Where worktrees are created

By default, worktrees are created in a sibling directory next to your workspace:

~/projects/my-app/                    ← your main workspace
~/projects/my-app-worktrees/          ← worktree root (auto-created)
    add-oauth2-support/               ← one worktree per task
    fix-login-redirect/

The root directory follows the pattern ../{repo}-worktrees where {repo} is your workspace folder name.

Customising the location

Change the agentKanban.worktreeRoot setting to use a different template:

{
    "agentKanban.worktreeRoot": "../{repo}-worktrees"
}

{repo} is replaced with the workspace folder name. Relative paths resolve from the workspace root. Absolute paths are used as-is.


Opening an existing worktree

When a worktree exists for the active task, the sidebar shows:

Click Open in VS Code to resume work. The new VS Code window will have the task already bound — your AI agent and conversation capture work exactly as if you had selected the task manually.


Deleting a worktree

From the sidebar

Click Delete in the worktree section and confirm the dialog.

From the command palette

Run Agent Kanban: Delete Worktree and confirm.

Deleting a worktree:

  1. Removes the worktree directory (git worktree remove --force)
  2. Deletes the associated branch (git branch -D)
  3. Clears the worktree binding from the extension state

If the branch has been merged or deleted manually, the branch cleanup step is skipped silently.

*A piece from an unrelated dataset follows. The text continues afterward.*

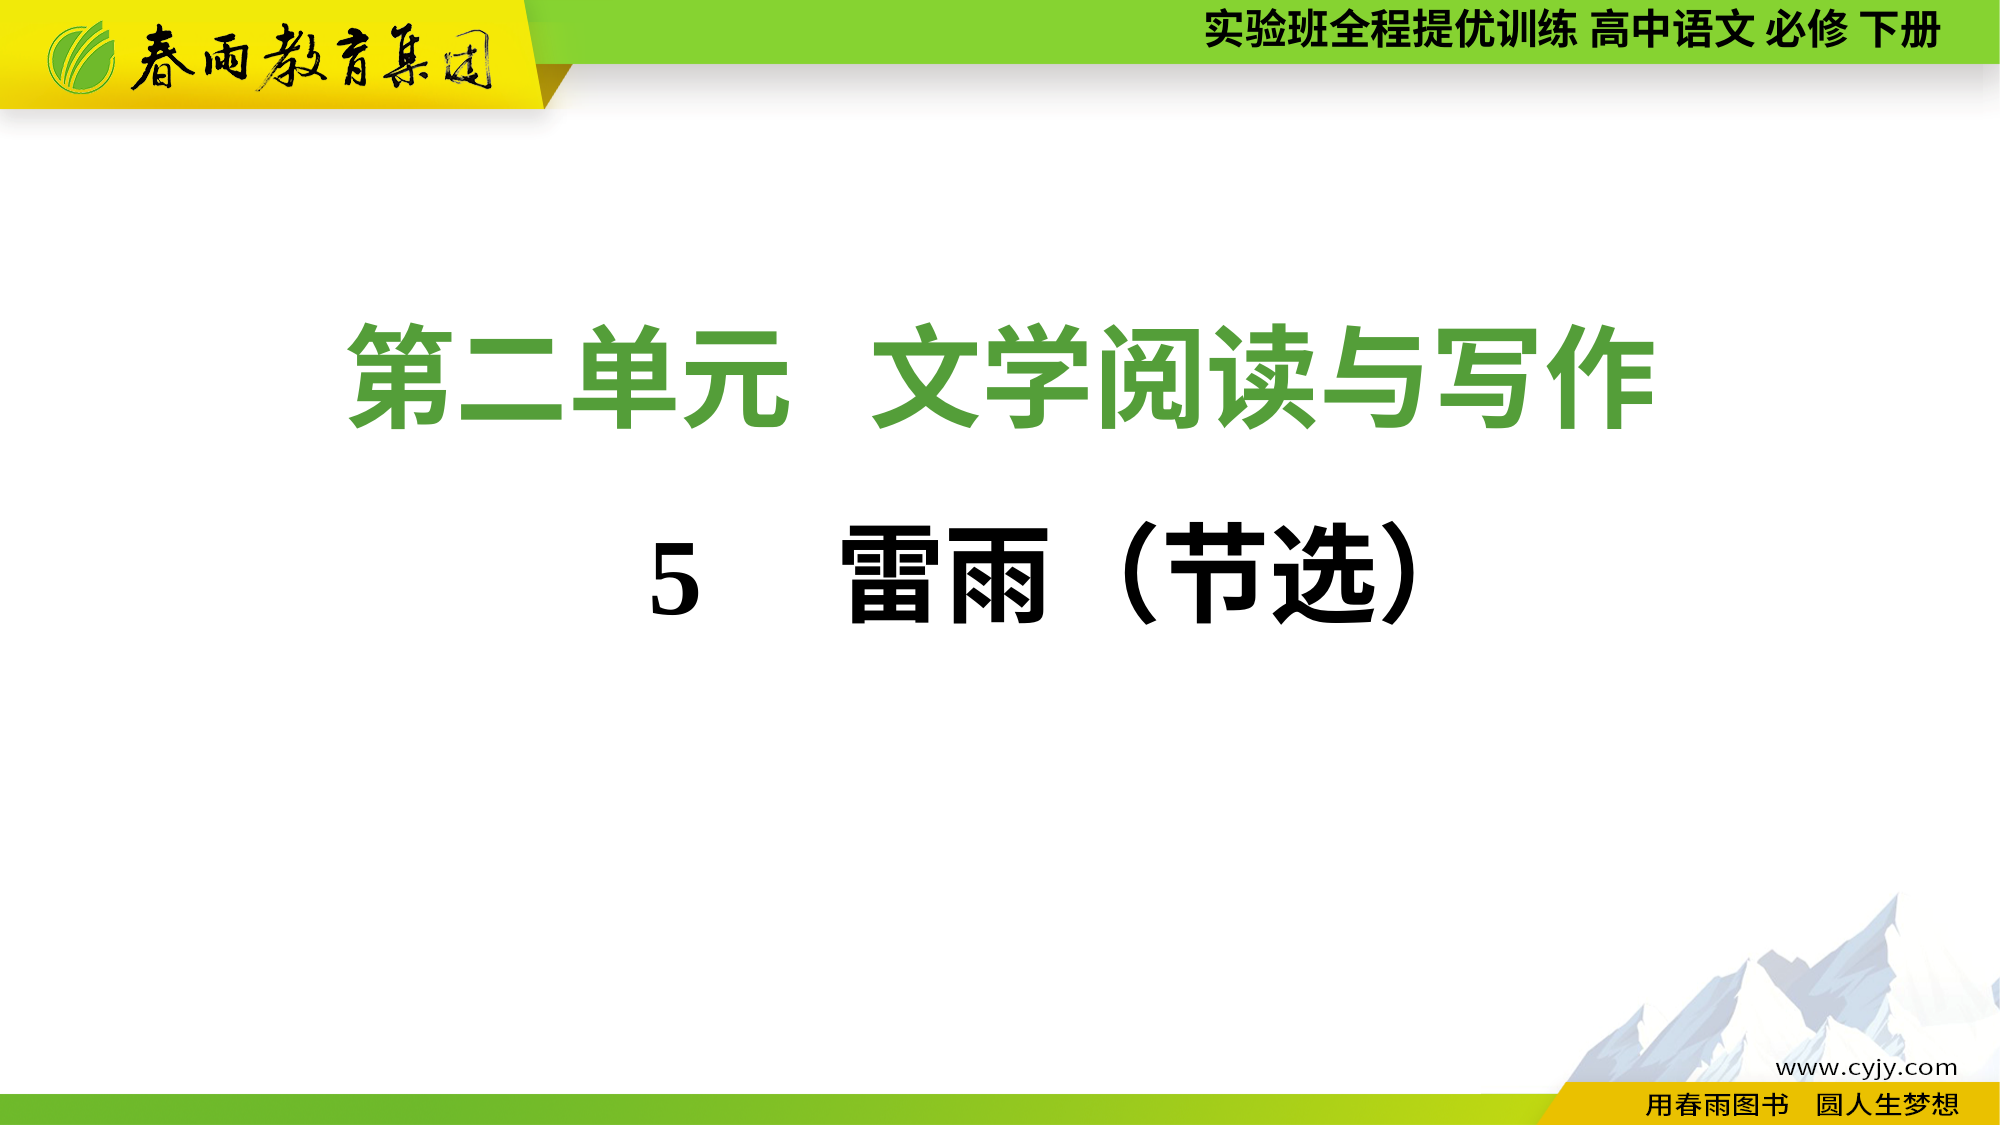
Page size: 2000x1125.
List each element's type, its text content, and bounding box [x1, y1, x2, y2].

How task context works in worktrees

When a worktree is created, the extension writes several files into the worktree's .agentkanban/ directory:

When you open the worktree in VS Code, the extension reads these files on activation and:

  1. Automatically sets the sidebar board and task selection to match the original task
  2. Starts conversation capture for that task
  3. Makes MCP tools and @kanban /resume available immediately

No manual task selection is needed — the worktree window is ready to work in as soon as it opens.